TERESA - Hybrid TERrEstrial/Satellite Air Interface for 5G and Beyond

Start: 01/01/2018
End: 30/06/2021
Funding: National
Status: Completed
Research unit:
Array and Multi-Sensor Processing (A&MSP)
Acronym: TERESA
Call ID: TC2017-90093-C3-1-R
Code: TERESA-TEC2017-90093-C3-1-R

The future generation of wireless communications is required to support the forecast growth in mobile data traffic and to fulfill a wider range of requirements for 2020 and beyond.  To meet the massive traffic demand, a number of emerging technologies are being investigated, including (massive) multiple-input multiple-output (MIMO), visible light communications (VLC) and millimeter wave (mmWave) communications and the use of network densification. The future communication system will be a communication infrastructure that will contain not only the terrestrial network, but it will also have integrated the satellite component in order to fulfill all expected key performance indicators, such as coverage, resilience and bandwidth efficiency.

● **Work required**
Rewrite the TERESA project description from "The future generation" to "and bandwidth efficiency.", putting "spectral efficiency" in place of "bandwidth efficiency". These entries have no connection to the TERESA project description.

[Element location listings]
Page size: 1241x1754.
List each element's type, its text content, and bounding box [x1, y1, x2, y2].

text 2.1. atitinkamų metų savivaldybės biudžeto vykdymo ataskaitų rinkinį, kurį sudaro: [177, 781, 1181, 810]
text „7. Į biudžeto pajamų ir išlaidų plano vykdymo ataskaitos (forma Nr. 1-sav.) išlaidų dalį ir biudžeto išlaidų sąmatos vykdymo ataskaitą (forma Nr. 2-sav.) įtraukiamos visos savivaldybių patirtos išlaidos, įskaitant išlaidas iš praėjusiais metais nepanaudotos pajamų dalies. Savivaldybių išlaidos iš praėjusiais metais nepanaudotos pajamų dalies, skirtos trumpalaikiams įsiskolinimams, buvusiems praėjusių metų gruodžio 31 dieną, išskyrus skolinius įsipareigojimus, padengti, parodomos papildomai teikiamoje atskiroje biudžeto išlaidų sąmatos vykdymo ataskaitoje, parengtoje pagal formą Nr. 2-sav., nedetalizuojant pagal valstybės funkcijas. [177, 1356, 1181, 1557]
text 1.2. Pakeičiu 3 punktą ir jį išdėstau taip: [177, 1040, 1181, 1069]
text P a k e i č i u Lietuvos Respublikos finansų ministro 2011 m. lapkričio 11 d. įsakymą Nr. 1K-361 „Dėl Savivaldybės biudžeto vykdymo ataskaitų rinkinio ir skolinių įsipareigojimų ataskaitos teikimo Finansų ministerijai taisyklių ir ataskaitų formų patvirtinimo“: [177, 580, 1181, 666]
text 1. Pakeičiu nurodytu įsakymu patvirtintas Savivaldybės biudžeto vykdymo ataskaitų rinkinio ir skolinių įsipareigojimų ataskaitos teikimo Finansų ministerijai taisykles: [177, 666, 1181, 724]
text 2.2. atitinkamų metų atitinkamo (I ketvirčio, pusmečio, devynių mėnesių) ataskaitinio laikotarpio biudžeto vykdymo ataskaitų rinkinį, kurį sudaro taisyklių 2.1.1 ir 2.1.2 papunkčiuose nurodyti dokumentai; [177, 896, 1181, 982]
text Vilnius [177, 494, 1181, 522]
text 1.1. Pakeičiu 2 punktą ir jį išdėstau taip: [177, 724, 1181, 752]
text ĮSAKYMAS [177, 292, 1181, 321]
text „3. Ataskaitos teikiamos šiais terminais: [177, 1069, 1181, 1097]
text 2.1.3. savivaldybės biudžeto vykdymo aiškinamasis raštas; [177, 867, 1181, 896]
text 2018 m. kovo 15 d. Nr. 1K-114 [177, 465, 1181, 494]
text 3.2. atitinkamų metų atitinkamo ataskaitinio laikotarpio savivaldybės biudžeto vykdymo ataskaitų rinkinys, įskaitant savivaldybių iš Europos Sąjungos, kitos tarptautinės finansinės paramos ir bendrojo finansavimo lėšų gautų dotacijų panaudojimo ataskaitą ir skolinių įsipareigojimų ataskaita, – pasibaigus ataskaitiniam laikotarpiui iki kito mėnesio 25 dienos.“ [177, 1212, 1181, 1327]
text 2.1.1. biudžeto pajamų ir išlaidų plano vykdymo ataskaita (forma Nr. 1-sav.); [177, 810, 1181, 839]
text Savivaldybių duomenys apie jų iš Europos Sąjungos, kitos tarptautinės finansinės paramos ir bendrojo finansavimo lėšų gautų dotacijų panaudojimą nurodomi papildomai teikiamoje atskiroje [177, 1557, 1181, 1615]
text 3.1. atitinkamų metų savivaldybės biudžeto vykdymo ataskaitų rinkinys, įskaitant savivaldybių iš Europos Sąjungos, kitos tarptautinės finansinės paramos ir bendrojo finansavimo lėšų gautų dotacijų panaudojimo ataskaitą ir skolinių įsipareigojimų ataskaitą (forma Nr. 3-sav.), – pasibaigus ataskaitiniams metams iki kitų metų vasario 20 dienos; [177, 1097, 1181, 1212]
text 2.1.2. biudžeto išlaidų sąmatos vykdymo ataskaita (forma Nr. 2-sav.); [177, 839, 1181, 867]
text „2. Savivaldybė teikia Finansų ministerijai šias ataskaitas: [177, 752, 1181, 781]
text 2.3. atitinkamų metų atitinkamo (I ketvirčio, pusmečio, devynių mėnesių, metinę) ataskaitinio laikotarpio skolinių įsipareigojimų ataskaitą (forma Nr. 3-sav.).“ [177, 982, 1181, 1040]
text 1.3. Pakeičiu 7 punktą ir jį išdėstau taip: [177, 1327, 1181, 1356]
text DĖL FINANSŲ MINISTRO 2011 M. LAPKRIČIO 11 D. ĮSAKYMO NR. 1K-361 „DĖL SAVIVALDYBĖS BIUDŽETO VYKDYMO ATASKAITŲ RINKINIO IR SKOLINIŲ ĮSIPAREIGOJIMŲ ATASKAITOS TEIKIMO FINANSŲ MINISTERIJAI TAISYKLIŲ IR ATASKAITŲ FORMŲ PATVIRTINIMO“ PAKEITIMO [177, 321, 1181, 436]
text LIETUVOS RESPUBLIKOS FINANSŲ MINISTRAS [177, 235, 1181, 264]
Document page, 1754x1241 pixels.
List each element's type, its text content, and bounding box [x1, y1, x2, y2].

● **Response to this task**
The future generation of wireless communications is required to support the forecast growth in mobile data traffic and to fulfill a wider range of requirements for 2020 and beyond.  To meet the massive traffic demand, a number of emerging technologies are being investigated, including (massive) multiple-input multiple-output (MIMO), visible light communications (VLC) and millimeter wave (mmWave) communications and the use of network densification. The future communication system will be a communication infrastructure that will contain not only the terrestrial network, but it will also have integrated the satellite component in order to fulfill all expected key performance indicators, such as coverage, resilience and spectral efficiency.